Instructions for the task:
Can you reproduce the data below with "wedge" substituted for "slice", leaving everything else unchanged and omitting the pictures?

*** Records provided Section Begins ***

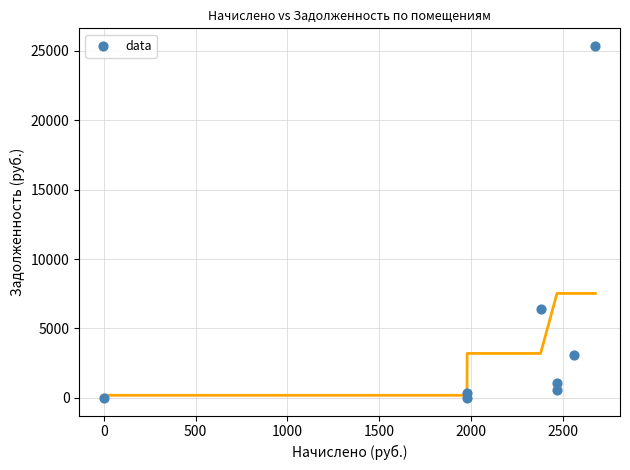

What is the average Y value?

4610.3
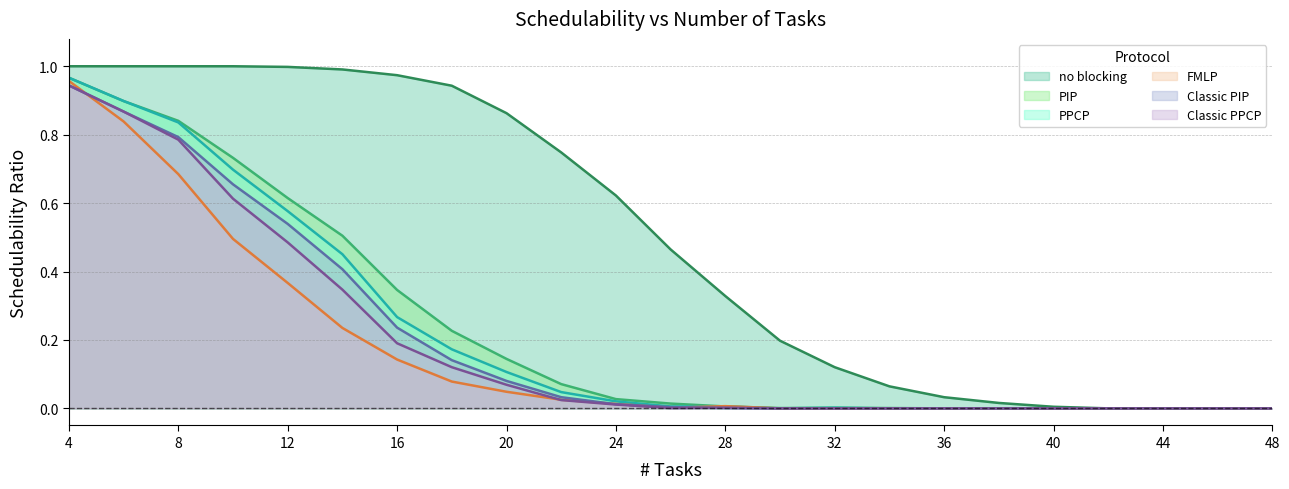

True or false: Classic PIP and PPCP intersect in this chart.

False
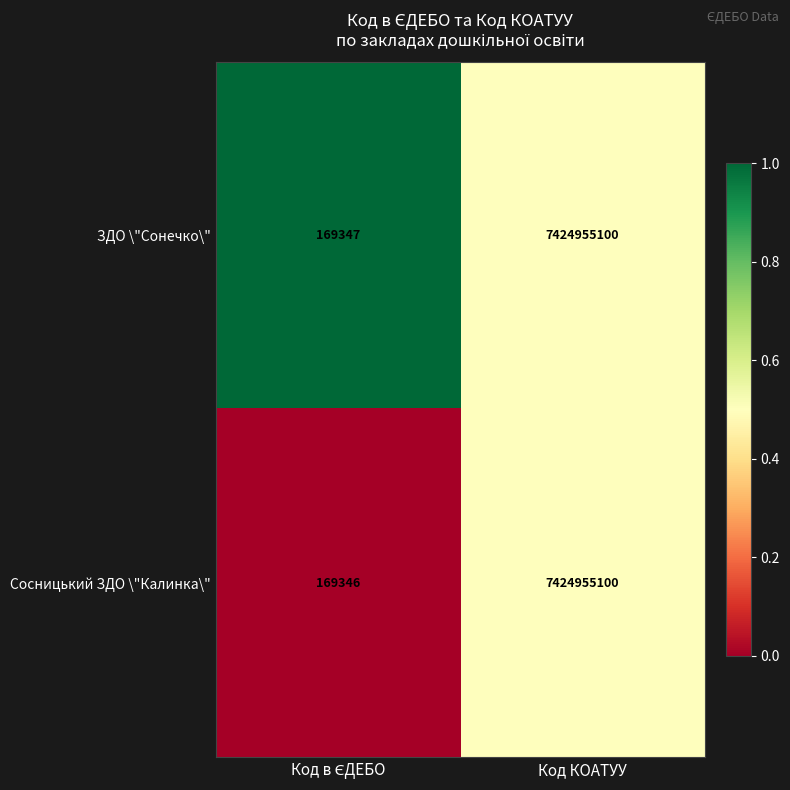

Which series has the largest total across all categories?

ЗДО \"Сонечко\"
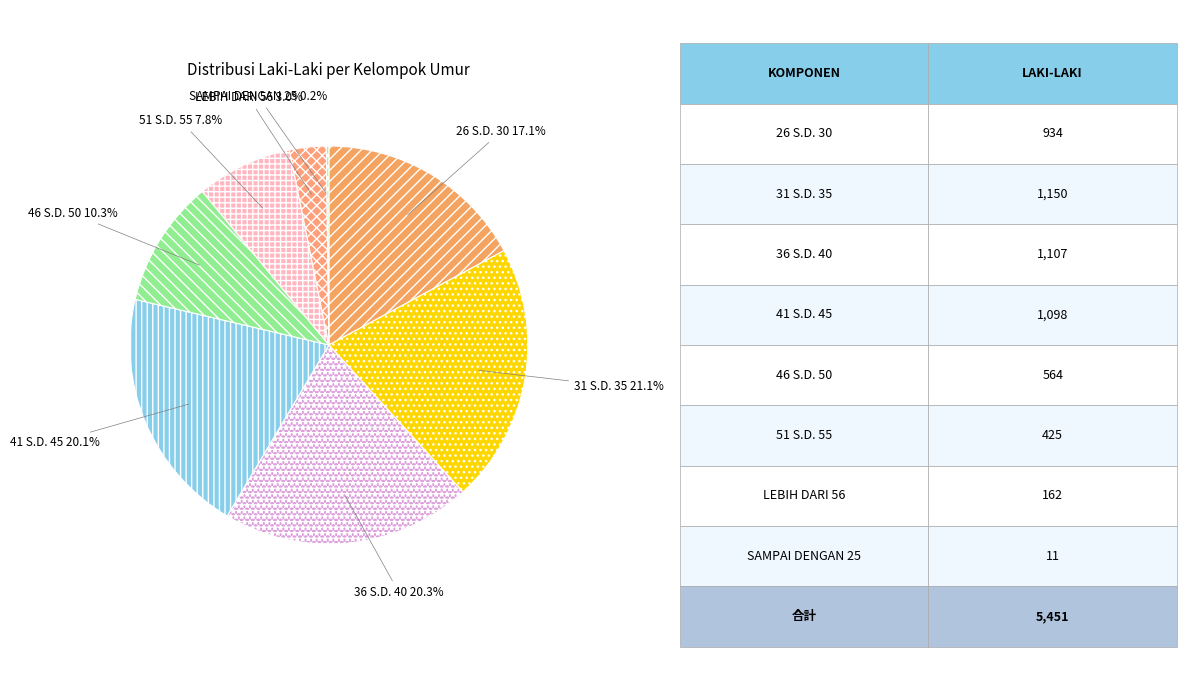

Is there any slice that represents more than half of the pie?

No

*** Records provided Section Ends ***

Task response:
What is the average Y value?

4610.3

True or false: Classic PIP and PPCP intersect in this chart.

False

Which series has the largest total across all categories?

ЗДО \"Сонечко\"

Is there any wedge that represents more than half of the pie?

No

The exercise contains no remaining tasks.